In the final evaluation, Disciple of Peace must be seen as a mixed bag. Certainly its value rises as academic expectations are lowered. In view of this, it may unqualifiedly recommended to the average reader who is interested in the history of the Stone-Campbell Movement generally or any Restorationist ready to critically engage questions of war, peace, and the state in view of the great thinkers of the tradition. Certainly, I believe that members of the Churches of Christ, Christian Churches, and Disciples of Christ would all profit from taking the small amount of time necessary to breeze through this work. The number of adherents in these churches I encounter on a regular basis who have no concept of the rich pacifist history of their traditions is astonishing. Beyond its function for these demographics, however, Watts' work has serious shortcomings which hamper its critical value for the well-educated reader.

Thursday, December 1, 2011

Pope Takes a Stand



The pope is making the news again, but it is at least for something good this time:

Pope Benedict XVI voiced support Wednesday for political actions around the world aimed at eliminating the death penalty, reflecting his stance as an opponent of capital punishment.

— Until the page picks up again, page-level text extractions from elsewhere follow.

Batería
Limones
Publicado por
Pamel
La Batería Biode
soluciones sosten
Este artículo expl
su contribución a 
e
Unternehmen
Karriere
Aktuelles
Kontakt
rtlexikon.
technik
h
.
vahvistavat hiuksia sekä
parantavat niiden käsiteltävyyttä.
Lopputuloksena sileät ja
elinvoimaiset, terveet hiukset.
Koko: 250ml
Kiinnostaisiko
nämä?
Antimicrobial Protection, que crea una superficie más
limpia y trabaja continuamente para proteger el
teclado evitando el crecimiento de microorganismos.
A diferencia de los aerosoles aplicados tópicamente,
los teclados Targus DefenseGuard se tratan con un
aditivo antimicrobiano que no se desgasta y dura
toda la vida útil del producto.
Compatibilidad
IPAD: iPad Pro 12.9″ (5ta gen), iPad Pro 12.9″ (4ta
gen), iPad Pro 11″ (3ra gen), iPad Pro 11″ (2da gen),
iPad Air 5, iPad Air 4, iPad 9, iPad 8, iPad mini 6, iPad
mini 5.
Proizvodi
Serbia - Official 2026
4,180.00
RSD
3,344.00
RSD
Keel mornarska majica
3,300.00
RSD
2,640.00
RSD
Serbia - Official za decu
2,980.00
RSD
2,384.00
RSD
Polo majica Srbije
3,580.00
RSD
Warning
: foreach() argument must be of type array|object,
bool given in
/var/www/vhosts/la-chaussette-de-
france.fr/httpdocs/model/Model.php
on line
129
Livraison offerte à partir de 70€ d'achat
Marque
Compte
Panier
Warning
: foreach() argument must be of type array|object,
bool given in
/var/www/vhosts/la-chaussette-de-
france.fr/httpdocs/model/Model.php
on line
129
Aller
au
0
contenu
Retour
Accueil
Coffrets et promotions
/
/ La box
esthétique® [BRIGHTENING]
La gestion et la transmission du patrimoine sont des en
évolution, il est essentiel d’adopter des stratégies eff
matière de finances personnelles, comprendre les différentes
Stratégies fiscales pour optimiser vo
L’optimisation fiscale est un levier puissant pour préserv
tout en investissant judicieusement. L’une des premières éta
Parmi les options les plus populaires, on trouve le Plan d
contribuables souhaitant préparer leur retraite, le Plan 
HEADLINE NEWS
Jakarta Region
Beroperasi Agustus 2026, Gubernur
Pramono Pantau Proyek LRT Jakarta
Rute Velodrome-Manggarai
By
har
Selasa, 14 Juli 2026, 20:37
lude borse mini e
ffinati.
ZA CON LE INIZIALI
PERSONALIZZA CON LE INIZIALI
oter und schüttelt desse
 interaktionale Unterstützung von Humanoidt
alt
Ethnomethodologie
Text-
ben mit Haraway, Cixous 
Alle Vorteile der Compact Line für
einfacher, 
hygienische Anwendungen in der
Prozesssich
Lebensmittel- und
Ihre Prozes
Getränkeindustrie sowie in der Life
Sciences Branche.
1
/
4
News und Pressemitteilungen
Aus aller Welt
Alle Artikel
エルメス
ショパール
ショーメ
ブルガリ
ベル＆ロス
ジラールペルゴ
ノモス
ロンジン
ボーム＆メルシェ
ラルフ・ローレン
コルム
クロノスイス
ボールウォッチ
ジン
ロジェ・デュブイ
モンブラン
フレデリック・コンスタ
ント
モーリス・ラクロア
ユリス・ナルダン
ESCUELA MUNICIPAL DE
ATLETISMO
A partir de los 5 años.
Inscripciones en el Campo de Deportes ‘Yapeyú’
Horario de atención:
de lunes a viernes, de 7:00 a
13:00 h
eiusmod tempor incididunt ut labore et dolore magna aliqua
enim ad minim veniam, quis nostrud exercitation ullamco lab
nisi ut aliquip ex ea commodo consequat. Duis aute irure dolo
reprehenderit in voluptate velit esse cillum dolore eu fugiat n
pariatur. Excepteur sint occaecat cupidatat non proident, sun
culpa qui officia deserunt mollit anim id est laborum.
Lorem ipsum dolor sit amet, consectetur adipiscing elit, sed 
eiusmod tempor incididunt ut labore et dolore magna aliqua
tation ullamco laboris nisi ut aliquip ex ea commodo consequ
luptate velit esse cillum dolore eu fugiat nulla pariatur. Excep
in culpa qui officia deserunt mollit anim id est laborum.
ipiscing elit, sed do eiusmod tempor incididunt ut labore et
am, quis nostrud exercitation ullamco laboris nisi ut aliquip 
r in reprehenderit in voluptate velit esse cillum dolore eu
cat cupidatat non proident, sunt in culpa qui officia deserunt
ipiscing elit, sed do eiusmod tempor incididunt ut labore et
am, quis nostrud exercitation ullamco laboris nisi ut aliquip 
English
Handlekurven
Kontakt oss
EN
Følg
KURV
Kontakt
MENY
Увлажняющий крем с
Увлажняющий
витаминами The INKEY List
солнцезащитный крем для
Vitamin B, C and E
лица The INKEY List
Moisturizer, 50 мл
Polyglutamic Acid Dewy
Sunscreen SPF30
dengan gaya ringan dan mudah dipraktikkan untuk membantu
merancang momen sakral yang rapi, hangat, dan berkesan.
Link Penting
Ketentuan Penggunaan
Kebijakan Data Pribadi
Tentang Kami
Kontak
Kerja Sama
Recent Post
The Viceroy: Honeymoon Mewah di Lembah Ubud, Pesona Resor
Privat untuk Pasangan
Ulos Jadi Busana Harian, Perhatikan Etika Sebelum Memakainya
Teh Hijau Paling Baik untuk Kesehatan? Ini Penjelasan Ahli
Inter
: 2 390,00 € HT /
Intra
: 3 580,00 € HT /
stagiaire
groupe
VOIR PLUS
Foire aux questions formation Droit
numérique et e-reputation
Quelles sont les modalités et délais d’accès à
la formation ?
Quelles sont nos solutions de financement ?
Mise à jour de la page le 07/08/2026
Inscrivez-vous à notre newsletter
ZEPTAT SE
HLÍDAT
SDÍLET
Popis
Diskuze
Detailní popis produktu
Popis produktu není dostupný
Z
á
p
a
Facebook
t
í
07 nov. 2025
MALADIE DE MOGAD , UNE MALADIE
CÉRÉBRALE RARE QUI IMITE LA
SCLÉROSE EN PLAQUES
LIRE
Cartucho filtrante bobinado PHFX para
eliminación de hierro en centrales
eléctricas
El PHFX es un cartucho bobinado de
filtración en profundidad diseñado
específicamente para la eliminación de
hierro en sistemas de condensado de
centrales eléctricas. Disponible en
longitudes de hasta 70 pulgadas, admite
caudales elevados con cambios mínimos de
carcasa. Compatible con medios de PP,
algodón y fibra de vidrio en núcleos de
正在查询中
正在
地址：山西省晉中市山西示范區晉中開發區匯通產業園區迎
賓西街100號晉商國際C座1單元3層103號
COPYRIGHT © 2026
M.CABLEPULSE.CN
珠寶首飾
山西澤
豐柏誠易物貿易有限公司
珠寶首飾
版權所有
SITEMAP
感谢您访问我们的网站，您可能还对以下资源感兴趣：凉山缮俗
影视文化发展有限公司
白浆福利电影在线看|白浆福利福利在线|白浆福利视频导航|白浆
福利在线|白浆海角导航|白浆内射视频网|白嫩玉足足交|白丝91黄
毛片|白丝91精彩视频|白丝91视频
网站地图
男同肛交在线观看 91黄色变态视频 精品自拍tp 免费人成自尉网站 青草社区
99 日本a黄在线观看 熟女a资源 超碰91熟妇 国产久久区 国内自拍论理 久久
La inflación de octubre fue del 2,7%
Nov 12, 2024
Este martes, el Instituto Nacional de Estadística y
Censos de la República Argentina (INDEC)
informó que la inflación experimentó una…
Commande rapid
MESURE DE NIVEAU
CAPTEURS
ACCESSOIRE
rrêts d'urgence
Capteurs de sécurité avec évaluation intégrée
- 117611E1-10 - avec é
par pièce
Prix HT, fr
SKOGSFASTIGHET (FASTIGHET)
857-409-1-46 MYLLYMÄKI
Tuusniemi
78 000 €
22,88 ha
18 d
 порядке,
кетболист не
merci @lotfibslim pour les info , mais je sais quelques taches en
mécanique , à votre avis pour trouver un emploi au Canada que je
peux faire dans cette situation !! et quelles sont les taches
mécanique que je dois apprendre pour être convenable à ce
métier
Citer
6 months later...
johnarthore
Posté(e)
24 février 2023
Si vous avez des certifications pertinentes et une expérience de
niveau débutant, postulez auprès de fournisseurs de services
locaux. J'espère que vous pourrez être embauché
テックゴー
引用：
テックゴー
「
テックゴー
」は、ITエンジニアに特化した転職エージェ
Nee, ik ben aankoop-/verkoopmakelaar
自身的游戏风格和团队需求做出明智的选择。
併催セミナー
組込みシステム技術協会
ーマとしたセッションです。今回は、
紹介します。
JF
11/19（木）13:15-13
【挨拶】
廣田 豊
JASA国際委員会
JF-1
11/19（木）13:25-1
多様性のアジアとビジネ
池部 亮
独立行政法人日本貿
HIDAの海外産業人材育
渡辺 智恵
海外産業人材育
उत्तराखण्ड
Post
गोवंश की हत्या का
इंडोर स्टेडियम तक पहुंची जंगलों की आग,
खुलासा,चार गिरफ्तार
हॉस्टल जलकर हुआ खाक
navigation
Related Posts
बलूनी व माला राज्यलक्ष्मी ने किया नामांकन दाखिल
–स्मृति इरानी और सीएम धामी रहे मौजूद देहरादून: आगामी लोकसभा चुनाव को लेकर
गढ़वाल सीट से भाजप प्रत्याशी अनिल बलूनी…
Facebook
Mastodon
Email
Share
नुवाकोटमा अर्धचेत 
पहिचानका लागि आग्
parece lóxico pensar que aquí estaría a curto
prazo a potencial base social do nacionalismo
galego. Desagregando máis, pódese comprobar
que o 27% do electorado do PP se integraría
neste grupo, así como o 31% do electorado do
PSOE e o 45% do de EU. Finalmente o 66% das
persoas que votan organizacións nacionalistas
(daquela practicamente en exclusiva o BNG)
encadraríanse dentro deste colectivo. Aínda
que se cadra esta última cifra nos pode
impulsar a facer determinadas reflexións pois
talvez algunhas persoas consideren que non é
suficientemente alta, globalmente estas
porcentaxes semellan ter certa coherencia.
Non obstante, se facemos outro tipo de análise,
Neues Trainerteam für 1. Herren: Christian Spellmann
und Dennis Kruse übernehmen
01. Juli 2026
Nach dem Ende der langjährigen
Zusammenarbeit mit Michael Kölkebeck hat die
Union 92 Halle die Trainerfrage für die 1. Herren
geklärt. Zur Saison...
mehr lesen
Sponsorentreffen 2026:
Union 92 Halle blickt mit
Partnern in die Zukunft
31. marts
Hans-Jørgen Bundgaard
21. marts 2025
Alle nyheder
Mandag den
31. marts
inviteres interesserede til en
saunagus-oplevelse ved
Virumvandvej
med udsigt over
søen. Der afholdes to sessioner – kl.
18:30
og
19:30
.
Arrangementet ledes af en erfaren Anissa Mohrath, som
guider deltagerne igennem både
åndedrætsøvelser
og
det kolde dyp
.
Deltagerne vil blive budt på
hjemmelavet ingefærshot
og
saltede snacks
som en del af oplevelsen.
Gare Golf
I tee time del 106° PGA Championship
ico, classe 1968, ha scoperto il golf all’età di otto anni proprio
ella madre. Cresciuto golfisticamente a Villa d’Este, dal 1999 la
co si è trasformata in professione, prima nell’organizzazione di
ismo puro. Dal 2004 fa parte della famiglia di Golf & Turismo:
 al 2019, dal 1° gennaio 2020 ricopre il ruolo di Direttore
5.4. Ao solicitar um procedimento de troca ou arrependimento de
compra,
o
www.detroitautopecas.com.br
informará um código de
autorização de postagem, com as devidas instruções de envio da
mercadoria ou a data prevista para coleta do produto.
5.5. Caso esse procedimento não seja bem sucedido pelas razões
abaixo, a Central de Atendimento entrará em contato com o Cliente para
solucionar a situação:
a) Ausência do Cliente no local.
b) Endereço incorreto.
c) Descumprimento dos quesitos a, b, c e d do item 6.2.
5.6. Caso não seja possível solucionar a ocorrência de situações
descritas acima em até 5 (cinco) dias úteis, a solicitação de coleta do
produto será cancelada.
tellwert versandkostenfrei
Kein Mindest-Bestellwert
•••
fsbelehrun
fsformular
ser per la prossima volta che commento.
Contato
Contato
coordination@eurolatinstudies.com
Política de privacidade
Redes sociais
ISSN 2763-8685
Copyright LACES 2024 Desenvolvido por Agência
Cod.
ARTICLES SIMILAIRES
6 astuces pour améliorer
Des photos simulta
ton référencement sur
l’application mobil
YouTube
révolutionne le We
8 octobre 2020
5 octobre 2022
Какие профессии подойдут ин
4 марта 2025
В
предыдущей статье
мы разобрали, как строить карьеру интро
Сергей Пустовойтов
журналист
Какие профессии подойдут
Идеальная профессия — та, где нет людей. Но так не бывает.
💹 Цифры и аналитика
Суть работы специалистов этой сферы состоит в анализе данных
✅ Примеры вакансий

He said he hopes "your deliberations will encourage the political and legislative initiatives being promoted in a growing number of countries to eliminate the death penalty."


This stance is not only a continuation of the philosophy of Benedict's predecessor, the much beloved John Paul II, but is an extension of the historical Catholic disposition toward capital punishment. Contrary to the prevailing popular mythos, the Catholic Church has never been in the business of executing people. In its very darkest days, it would collaborate with civil authorities in investigations of capital crimes before turning the accused over to the state for punishment, but the prevailing belief and practice for the Catholic clergy has been that the death penalty is something less than holy, inimical to true Christian faith. While I certainly don't see political activism as an appropriate means for pursuing Christian ethics, I do applaud the papacy for publicly continuing this historic position of the Catholic Church. Unfortunately for the pope, it appears that the majority of Catholics in America still support the death penalty and only a marginal number of them cite religion as the most important factor in shaping their opinions.

Wednesday, October 19, 2011

In Other News

In supporting his new bill designed to bring back firing squads--or, as he puts it, lead cocktails--as a means of execution, Florida's Rep. Brad Drake confesses, "I have no desire to humanely respect those that are inhumane."

In ironic and unrelated news, a new study published Molecular Psychiatry found that depression alters brain chemistry in such a way that people often turn hate for others into self-loathing.